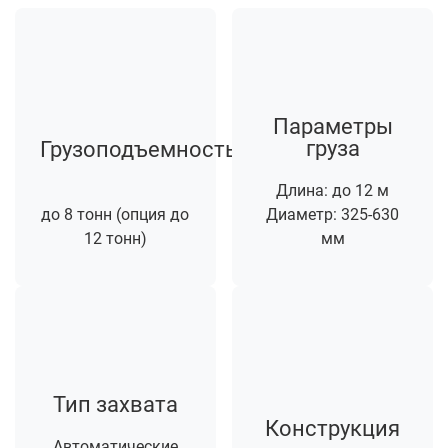
Параметры
груза
Грузоподъемность
Длина: до 12 м
до 8 тонн (опция до
Диаметр: 325-630
12 тонн)
мм
Тип захвата
Конструкция
Автоматические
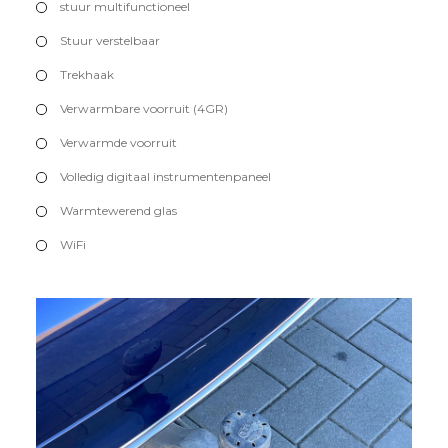
stuur multifunctioneel
Stuur verstelbaar
Trekhaak
Verwarmbare voorruit (4GR)
Verwarmde voorruit
Volledig digitaal instrumentenpaneel
Warmtewerend glas
WiFi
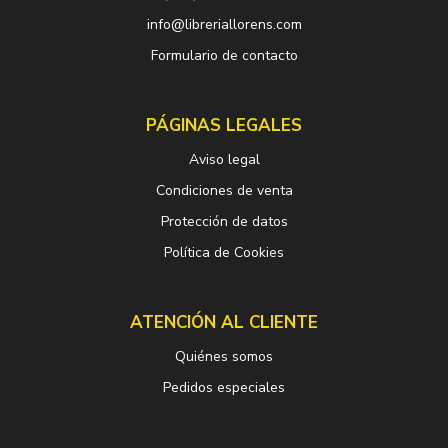
info@libreriallorens.com
Formulario de contacto
PÁGINAS LEGALES
Aviso legal
Condiciones de venta
Protección de datos
Política de Cookies
ATENCIÓN AL CLIENTE
Quiénes somos
Pedidos especiales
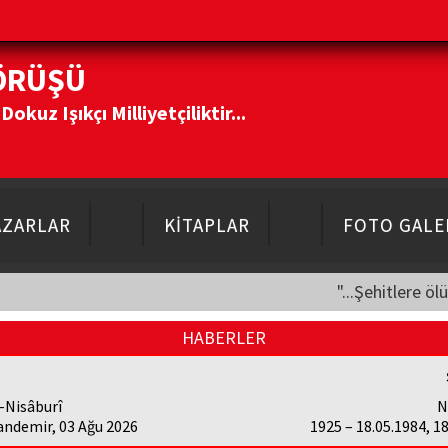
ÖRÜŞÜ
kuz Işıkçı Milliyetçiliktir...
AZARLAR
KİTAPLAR
FOTO GALE
"...Şehitlere öl
HABERLER
-Nisâburî
N
andemir, 03 Ağu 2026
1925 – 18.05.1984, 1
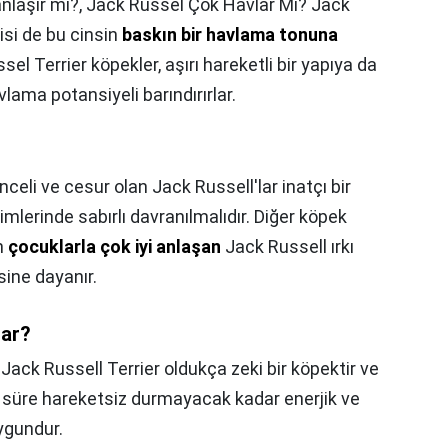
nlaşır mı?,
Jack Russel Çok Havlar Mı? Jack
risi de bu cinsin
baskın bir havlama tonuna
sel Terrier köpekler, aşırı hareketli bir yapıya da
lama potansiyeli barındırırlar.
nceli ve cesur olan Jack Russell'lar inatçı bir
mlerinde sabırlı davranılmalıdır. Diğer köpek
n
çocuklarla çok iyi anlaşan
Jack Russell ırkı
sine dayanır.
dar?
,
Jack Russell Terrier oldukça zeki bir köpektir ve
n süre hareketsiz durmayacak kadar enerjik ve
ygundur.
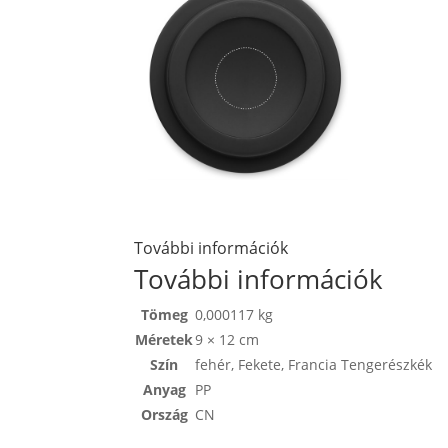
További információk
További információk
Tömeg
0,000117 kg
Méretek
9 × 12 cm
Szín
fehér
,
Fekete
,
Francia Tengerészkék
Anyag
PP
Ország
CN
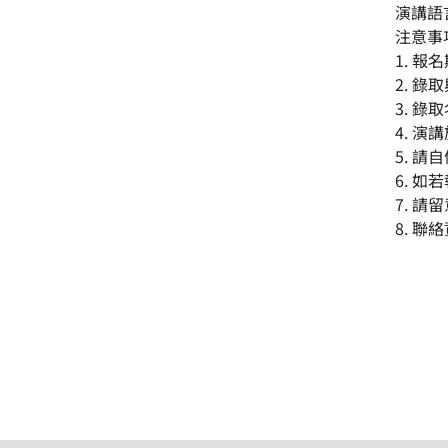
演講語
注意事
1. 報
2. 
3. 
4. 演
5. 請
6. 
7. 
8. 聯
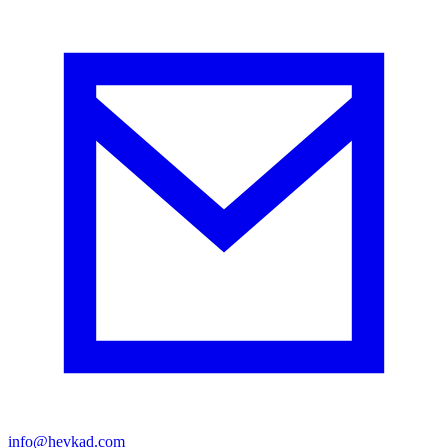
info@hevkad.com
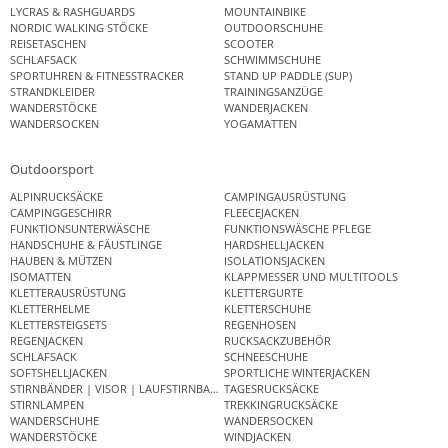
LYCRAS & RASHGUARDS
MOUNTAINBIKE
NORDIC WALKING STÖCKE
OUTDOORSCHUHE
REISETASCHEN
SCOOTER
SCHLAFSACK
SCHWIMMSCHUHE
SPORTUHREN & FITNESSTRACKER
STAND UP PADDLE (SUP)
STRANDKLEIDER
TRAININGSANZÜGE
WANDERSTÖCKE
WANDERJACKEN
WANDERSOCKEN
YOGAMATTEN
Outdoorsport
ALPINRUCKSÄCKE
CAMPINGAUSRÜSTUNG
CAMPINGGESCHIRR
FLEECEJACKEN
FUNKTIONSUNTERWÄSCHE
FUNKTIONSWÄSCHE PFLEGE
HANDSCHUHE & FÄUSTLINGE
HARDSHELLJACKEN
HAUBEN & MÜTZEN
ISOLATIONSJACKEN
ISOMATTEN
KLAPPMESSER UND MULTITOOLS
KLETTERAUSRÜSTUNG
KLETTERGURTE
KLETTERHELME
KLETTERSCHUHE
KLETTERSTEIGSETS
REGENHOSEN
REGENJACKEN
RUCKSACKZUBEHÖR
SCHLAFSACK
SCHNEESCHUHE
SOFTSHELLJACKEN
SPORTLICHE WINTERJACKEN
STIRNBÄNDER | VISOR | LAUFSTIRNBAND
TAGESRUCKSÄCKE
STIRNLAMPEN
TREKKINGRUCKSÄCKE
WANDERSCHUHE
WANDERSOCKEN
WANDERSTÖCKE
WINDJACKEN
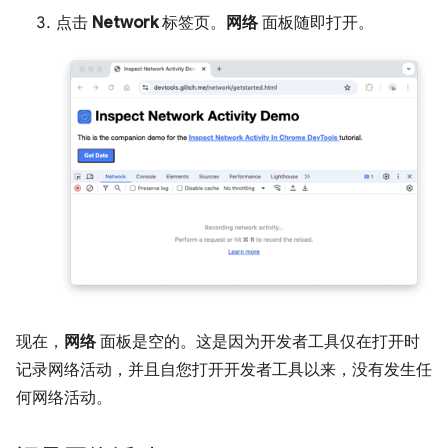
点击
Network
标签页。
网络
面板随即打开。
现在，
网络
面板是空的。这是因为开发者工具仅在打开时
记录网络活动，并且自您打开开发者工具以来，没有发生任
何网络活动。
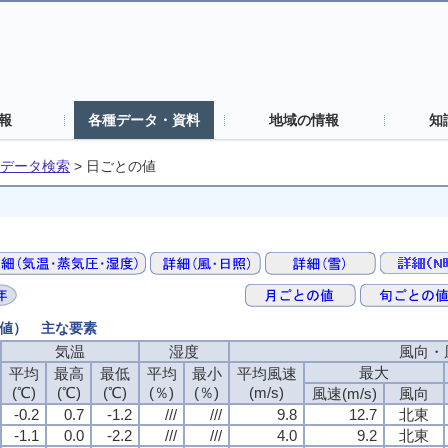
報
各種データ・資料
地域の情報
知
データ検索
>
日ごとの値
の値） 主な要素
気温
湿度
風向・
最大
平均
最高
最低
平均
最小
平均風速
(℃)
(℃)
(℃)
(％)
(％)
(m/s)
風速(m/s)
風向
-0.2
0.7
-1.2
///
///
9.8
12.7
北東
-1.1
0.0
-2.2
///
///
4.0
9.2
北東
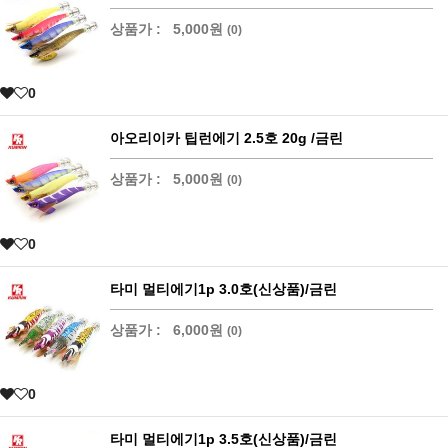
상품가 :
5,000원
(0)
0
아오리이카 팁런에기 2.5호 20g /금린
상품가 :
5,000원
(0)
0
타미 멀티에기1p 3.0호(신상품)/금린
상품가 :
6,000원
(0)
0
타미 멀티에기1p 3.5호(신상품)/금린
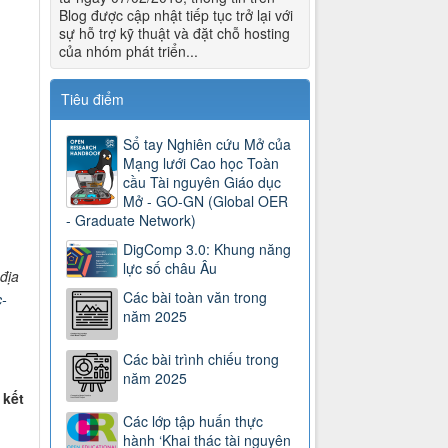
Blog được cập nhật tiếp tục trở lại với
sự hỗ trợ kỹ thuật và đặt chỗ hosting
của nhóm phát triển...
Tiêu điểm
Sổ tay Nghiên cứu Mở của
Mạng lưới Cao học Toàn
cầu Tài nguyên Giáo dục
Mở - GO-GN (Global OER
- Graduate Network)
DigComp 3.0: Khung năng
lực số châu Âu
địa
Các bài toàn văn trong
c-
năm 2025
Các bài trình chiếu trong
năm 2025
 kết
Các lớp tập huấn thực
hành ‘Khai thác tài nguyên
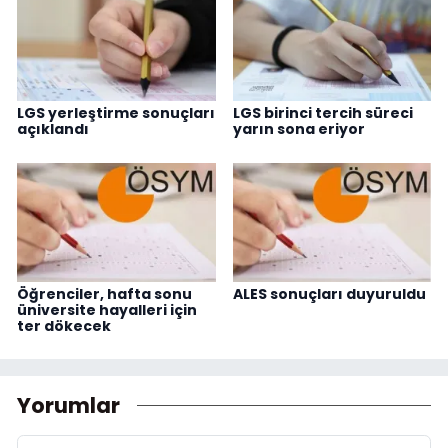
LGS yerleştirme sonuçları
LGS birinci tercih süreci
açıklandı
yarın sona eriyor
Öğrenciler, hafta sonu
ALES sonuçları duyuruldu
üniversite hayalleri için
ter dökecek
Yorumlar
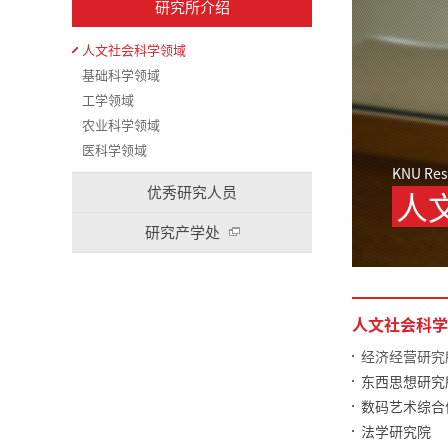
研究所介绍
人文社会科学领域
基础科学领域
工学领域
农业科学领域
医科学领域
KNU Res
优秀研究人员
人
研究产学处
人文社会科学
经济经营研究
东西思想研究
数码艺术综合
法学研究院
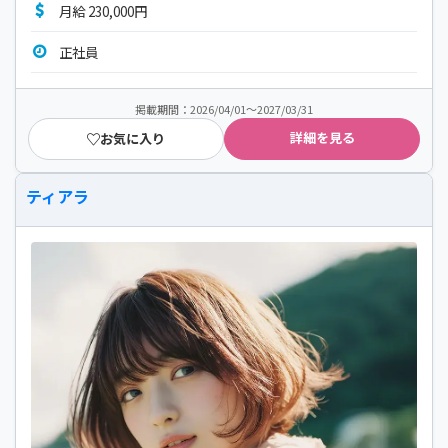
月給 230,000円
正社員
掲載期間：2026/04/01～2027/03/31
詳細を見る
お気に入り
ティアラ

WORK TO COMPLETE: Copy the material from the line containing "stuur multifunctioneel" through the line containing "info@hevkad.com", both included, exactly as it stands, leaving the pictures out.

OUTPUT OF THE EXERCISE:
stuur multifunctioneel
Stuur verstelbaar
Trekhaak
Verwarmbare voorruit (4GR)
Verwarmde voorruit
Volledig digitaal instrumentenpaneel
Warmtewerend glas
WiFi
info@libreriallorens.com
Formulario de contacto
PÁGINAS LEGALES
Aviso legal
Condiciones de venta
Protección de datos
Política de Cookies
ATENCIÓN AL CLIENTE
Quiénes somos
Pedidos especiales
ÖRÜŞÜ
kuz Işıkçı Milliyetçiliktir...
AZARLAR
KİTAPLAR
FOTO GALE
"...Şehitlere öl
HABERLER
-Nisâburî
N
andemir, 03 Ağu 2026
1925 – 18.05.1984, 1
nlaşır mı?,
Jack Russel Çok Havlar Mı? Jack
risi de bu cinsin
baskın bir havlama tonuna
sel Terrier köpekler, aşırı hareketli bir yapıya da
lama potansiyeli barındırırlar.
nceli ve cesur olan Jack Russell'lar inatçı bir
mlerinde sabırlı davranılmalıdır. Diğer köpek
n
çocuklarla çok iyi anlaşan
Jack Russell ırkı
sine dayanır.
dar?
,
Jack Russell Terrier oldukça zeki bir köpektir ve
n süre hareketsiz durmayacak kadar enerjik ve
ygundur.
További információk
További információk
Tömeg
0,000117 kg
Méretek
9 × 12 cm
Szín
fehér
,
Fekete
,
Francia Tengerészkék
Anyag
PP
Ország
CN
演講語
注意事
1. 報
2. 
3. 
4. 演
5. 請
6. 
7. 
8. 聯
info@hevkad.com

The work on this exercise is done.